Find the lines in the records below that contain "within", and report each of them.
-- Entries supplied follows --
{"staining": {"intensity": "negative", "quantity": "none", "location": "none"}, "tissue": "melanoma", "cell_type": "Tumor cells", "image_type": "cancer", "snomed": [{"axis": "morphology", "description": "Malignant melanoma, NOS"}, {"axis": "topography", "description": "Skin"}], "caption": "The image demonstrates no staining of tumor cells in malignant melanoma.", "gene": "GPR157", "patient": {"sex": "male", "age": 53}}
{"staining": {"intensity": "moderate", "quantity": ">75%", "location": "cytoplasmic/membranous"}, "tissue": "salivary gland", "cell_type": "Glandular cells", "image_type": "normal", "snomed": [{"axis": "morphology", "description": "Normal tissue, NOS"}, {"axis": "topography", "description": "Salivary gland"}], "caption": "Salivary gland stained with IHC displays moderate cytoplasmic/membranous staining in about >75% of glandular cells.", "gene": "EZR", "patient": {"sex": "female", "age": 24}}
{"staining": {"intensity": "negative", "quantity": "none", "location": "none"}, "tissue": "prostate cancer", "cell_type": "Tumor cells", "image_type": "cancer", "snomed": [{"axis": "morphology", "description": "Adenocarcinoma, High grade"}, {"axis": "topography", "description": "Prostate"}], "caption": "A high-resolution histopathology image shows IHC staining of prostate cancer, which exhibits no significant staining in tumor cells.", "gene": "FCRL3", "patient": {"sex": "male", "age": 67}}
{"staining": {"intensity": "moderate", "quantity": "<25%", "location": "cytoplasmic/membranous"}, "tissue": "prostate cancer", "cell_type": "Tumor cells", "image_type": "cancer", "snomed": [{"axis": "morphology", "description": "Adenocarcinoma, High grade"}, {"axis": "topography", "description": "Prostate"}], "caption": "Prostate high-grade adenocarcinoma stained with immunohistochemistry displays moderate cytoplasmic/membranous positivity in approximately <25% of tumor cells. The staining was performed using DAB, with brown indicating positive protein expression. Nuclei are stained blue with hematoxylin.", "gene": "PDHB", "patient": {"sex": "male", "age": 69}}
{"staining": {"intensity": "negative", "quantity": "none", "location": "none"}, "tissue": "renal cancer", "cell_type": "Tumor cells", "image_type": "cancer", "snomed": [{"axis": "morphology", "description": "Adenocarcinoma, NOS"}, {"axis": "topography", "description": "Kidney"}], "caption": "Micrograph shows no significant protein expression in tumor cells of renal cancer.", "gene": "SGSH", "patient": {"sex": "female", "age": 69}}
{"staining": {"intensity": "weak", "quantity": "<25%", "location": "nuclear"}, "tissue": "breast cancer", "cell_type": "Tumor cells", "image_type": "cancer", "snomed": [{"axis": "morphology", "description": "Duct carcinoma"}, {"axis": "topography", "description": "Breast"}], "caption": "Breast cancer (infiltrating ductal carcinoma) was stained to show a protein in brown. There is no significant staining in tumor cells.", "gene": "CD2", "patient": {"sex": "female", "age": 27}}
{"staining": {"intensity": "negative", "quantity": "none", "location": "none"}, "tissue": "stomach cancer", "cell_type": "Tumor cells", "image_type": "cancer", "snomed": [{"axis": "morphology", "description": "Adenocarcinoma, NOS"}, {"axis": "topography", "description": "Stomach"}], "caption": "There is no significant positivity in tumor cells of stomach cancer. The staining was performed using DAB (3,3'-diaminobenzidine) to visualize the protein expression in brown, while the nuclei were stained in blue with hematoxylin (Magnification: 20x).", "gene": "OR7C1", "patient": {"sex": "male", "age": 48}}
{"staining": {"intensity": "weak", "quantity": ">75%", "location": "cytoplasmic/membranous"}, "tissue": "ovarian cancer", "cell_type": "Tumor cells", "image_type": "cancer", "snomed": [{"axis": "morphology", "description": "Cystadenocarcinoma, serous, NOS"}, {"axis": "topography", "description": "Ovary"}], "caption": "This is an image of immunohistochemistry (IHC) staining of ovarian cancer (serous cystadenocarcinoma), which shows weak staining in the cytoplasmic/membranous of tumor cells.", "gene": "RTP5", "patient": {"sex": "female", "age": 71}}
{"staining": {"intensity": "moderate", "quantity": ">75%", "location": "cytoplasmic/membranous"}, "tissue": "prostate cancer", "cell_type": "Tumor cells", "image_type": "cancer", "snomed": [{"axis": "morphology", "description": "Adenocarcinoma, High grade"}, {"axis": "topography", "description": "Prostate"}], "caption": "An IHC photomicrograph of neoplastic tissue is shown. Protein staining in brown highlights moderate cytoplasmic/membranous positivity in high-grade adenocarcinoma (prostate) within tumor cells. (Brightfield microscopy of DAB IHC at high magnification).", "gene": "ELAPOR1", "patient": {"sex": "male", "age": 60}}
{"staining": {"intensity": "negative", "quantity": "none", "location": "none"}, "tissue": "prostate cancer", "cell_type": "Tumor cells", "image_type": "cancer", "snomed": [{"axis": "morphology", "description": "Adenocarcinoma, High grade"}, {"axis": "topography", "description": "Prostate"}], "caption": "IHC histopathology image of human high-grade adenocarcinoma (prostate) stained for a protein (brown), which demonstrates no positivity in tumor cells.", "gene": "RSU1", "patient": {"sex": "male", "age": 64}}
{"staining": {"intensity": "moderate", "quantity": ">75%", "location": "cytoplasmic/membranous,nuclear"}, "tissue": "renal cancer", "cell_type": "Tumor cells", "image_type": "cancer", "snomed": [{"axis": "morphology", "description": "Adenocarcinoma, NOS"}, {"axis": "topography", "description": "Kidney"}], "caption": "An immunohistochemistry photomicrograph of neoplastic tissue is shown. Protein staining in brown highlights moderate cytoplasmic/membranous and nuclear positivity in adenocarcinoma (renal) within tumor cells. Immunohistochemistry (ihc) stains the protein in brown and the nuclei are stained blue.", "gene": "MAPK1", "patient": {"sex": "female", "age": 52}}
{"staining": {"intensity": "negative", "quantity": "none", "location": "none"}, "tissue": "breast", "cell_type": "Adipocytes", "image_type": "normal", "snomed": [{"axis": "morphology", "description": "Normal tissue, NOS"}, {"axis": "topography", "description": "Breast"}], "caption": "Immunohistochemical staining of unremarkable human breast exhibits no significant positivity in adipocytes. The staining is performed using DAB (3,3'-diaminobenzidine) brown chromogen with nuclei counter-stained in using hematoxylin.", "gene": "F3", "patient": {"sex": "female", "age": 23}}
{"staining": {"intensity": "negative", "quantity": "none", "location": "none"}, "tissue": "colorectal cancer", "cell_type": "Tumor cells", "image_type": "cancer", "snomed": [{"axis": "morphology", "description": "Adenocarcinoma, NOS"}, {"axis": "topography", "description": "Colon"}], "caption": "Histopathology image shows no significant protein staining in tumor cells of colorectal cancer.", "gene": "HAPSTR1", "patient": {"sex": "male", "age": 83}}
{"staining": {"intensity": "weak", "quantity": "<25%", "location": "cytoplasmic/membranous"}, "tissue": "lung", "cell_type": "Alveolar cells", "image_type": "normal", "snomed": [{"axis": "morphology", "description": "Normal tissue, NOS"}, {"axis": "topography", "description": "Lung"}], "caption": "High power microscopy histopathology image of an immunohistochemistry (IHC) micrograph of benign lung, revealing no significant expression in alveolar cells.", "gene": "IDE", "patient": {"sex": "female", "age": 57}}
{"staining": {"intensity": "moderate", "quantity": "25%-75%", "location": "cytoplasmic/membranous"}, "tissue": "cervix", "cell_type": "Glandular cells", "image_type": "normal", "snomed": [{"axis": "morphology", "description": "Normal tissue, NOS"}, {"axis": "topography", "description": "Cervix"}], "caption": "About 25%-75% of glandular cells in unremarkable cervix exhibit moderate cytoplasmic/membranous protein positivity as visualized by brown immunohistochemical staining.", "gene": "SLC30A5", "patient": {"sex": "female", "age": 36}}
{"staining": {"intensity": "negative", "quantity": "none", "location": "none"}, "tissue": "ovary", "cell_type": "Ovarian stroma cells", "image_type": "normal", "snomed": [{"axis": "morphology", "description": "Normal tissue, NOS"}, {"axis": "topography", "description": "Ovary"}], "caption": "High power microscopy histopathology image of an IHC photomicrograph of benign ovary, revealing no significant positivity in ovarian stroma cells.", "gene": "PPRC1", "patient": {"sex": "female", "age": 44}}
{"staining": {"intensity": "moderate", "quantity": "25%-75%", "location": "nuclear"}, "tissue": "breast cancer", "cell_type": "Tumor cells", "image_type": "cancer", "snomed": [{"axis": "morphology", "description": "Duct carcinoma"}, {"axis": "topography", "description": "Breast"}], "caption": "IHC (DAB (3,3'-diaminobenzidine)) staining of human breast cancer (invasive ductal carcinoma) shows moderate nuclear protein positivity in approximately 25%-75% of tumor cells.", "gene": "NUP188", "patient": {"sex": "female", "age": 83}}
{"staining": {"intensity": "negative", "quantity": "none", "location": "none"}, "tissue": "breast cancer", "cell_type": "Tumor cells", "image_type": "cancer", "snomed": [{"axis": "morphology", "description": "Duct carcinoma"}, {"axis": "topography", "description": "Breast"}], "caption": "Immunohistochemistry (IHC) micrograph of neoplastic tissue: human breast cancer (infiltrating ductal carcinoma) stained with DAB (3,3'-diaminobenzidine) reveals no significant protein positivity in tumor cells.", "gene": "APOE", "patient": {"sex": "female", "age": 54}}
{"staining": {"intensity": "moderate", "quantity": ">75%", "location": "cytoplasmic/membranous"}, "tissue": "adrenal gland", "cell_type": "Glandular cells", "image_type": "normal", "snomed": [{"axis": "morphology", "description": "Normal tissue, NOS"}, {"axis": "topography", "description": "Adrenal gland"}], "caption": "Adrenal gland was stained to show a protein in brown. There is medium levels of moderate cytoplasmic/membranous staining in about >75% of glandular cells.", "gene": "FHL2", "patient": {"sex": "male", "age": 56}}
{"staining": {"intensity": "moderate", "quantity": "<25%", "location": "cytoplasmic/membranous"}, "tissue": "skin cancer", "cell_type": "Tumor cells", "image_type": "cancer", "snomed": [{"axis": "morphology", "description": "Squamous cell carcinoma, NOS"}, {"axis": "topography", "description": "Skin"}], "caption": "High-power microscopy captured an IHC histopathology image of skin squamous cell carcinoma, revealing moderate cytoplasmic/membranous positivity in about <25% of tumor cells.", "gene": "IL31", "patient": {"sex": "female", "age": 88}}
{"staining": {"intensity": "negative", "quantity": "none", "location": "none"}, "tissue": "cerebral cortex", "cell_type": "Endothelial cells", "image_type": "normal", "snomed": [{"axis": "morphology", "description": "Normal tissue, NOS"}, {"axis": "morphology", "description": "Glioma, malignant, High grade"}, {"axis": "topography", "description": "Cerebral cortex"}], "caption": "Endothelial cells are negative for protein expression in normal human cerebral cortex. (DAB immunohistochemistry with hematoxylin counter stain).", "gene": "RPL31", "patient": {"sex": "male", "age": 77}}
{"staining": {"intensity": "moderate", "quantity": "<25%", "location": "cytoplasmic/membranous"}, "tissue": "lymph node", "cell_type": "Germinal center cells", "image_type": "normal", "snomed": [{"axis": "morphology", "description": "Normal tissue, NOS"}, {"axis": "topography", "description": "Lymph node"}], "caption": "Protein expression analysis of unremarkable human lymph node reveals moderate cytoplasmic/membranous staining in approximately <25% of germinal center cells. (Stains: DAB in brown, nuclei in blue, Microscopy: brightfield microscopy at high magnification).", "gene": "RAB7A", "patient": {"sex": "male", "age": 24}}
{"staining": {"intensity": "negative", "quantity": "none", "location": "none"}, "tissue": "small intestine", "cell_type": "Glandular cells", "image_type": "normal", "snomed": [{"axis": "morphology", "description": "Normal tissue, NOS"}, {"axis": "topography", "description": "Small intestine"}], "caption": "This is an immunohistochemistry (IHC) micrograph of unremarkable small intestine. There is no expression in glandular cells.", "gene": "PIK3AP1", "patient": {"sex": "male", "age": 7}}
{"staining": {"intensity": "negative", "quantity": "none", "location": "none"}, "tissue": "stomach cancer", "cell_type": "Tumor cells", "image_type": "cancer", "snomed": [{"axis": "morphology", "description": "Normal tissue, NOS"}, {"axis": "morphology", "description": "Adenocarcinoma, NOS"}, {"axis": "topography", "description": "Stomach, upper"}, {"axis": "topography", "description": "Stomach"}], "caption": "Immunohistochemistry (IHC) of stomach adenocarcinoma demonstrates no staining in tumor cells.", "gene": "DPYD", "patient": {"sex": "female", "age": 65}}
-- Entries supplied concluded --
▶ **Response to this task**
{"staining": {"intensity": "moderate", "quantity": ">75%", "location": "cytoplasmic/membranous"}, "tissue": "prostate cancer", "cell_type": "Tumor cells", "image_type": "cancer", "snomed": [{"axis": "morphology", "description": "Adenocarcinoma, High grade"}, {"axis": "topography", "description": "Prostate"}], "caption": "An IHC photomicrograph of neoplastic tissue is shown. Protein staining in brown highlights moderate cytoplasmic/membranous positivity in high-grade adenocarcinoma (prostate) within tumor cells. (Brightfield microscopy of DAB IHC at high magnification).", "gene": "ELAPOR1", "patient": {"sex": "male", "age": 60}}
{"staining": {"intensity": "moderate", "quantity": ">75%", "location": "cytoplasmic/membranous,nuclear"}, "tissue": "renal cancer", "cell_type": "Tumor cells", "image_type": "cancer", "snomed": [{"axis": "morphology", "description": "Adenocarcinoma, NOS"}, {"axis": "topography", "description": "Kidney"}], "caption": "An immunohistochemistry photomicrograph of neoplastic tissue is shown. Protein staining in brown highlights moderate cytoplasmic/membranous and nuclear positivity in adenocarcinoma (renal) within tumor cells. Immunohistochemistry (ihc) stains the protein in brown and the nuclei are stained blue.", "gene": "MAPK1", "patient": {"sex": "female", "age": 52}}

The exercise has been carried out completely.